Instructions for the task
Which lines in the entries below contain the word "with"? Locate each one and copy it in full, treating case as significant.

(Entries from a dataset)

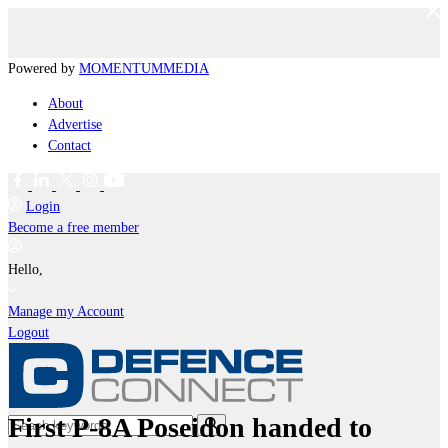
Powered by
MOMENTUM
MEDIA
About
Advertise
Contact
Login
Become a free member
Hello,
Manage my Account
Logout
First P-8A Poseidon handed to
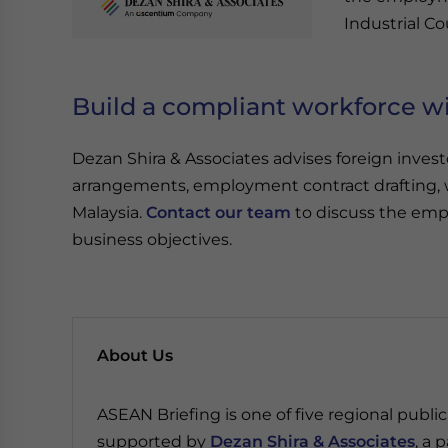
Industrial Co
Build a compliant workforce wi
Dezan Shira & Associates advises foreign inv
arrangements, employment contract drafting, 
Malaysia.
Contact our team
to discuss the emp
business objectives.
About Us
ASEAN Briefing is one of five regional publ
supported by
Dezan Shira & Associates
, a 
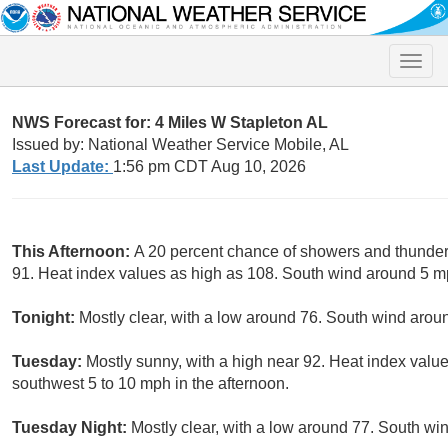
Toggle
naviga
NWS Forecast for: 4 Miles W Stapleton AL
Issued by: National Weather Service Mobile, AL
Last Update:
1:56 pm CDT Aug 10, 2026
This Afternoon:
A 20 percent chance of showers and thunder
91. Heat index values as high as 108. South wind around 5 m
Tonight:
Mostly clear, with a low around 76. South wind aro
Tuesday:
Mostly sunny, with a high near 92. Heat index valu
southwest 5 to 10 mph in the afternoon.
Tuesday Night:
Mostly clear, with a low around 77. South w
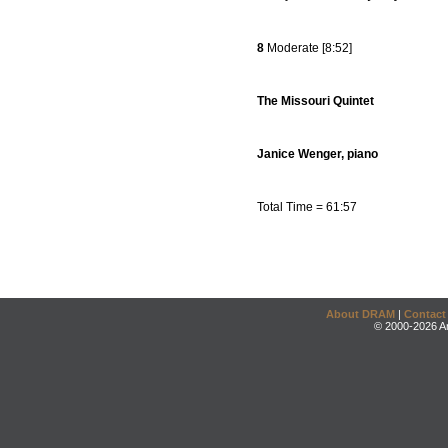
8
Moderate [8:52]
The Missouri Quintet
Janice Wenger, piano
Total Time = 61:57
About DRAM
|
Contact
© 2000-2026 An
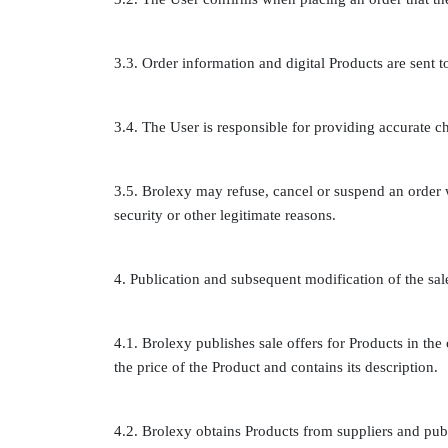
3.3. Order information and digital Products are sent 
3.4. The User is responsible for providing accurate c
3.5. Brolexy may refuse, cancel or suspend an order
security or other legitimate reasons.
4. Publication and subsequent modification of the sal
4.1. Brolexy publishes sale offers for Products in the o
the price of the Product and contains its description.
4.2. Brolexy obtains Products from suppliers and publ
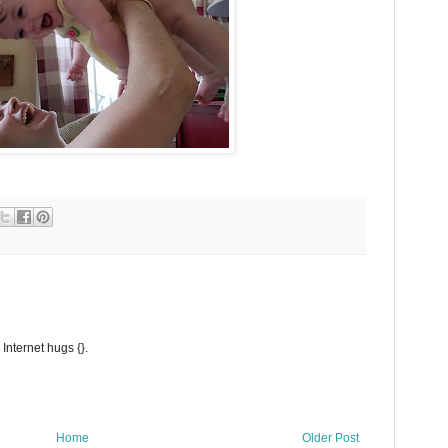
Internet hugs {}.
Home
Older Post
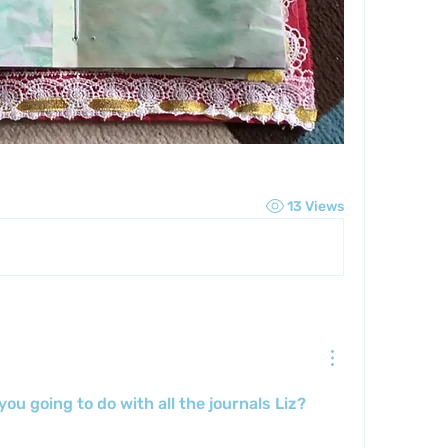
13 Views
ou going to do with all the journals Liz?  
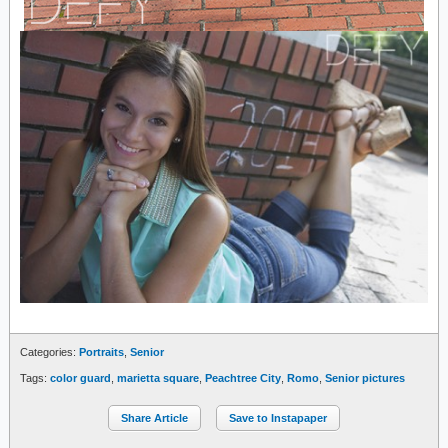
Categories:
Portraits
,
Senior
Tags:
color guard
,
marietta square
,
Peachtree City
,
Romo
,
Senior pictures
Share Article
Save to Instapaper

Reply
Mostly clear, with a low around 76. South wind aro
Mostly sunny, with a high near 92. Heat index valu
Mostly clear, with a low around 77. South w
ou going to do with all the journals Liz?  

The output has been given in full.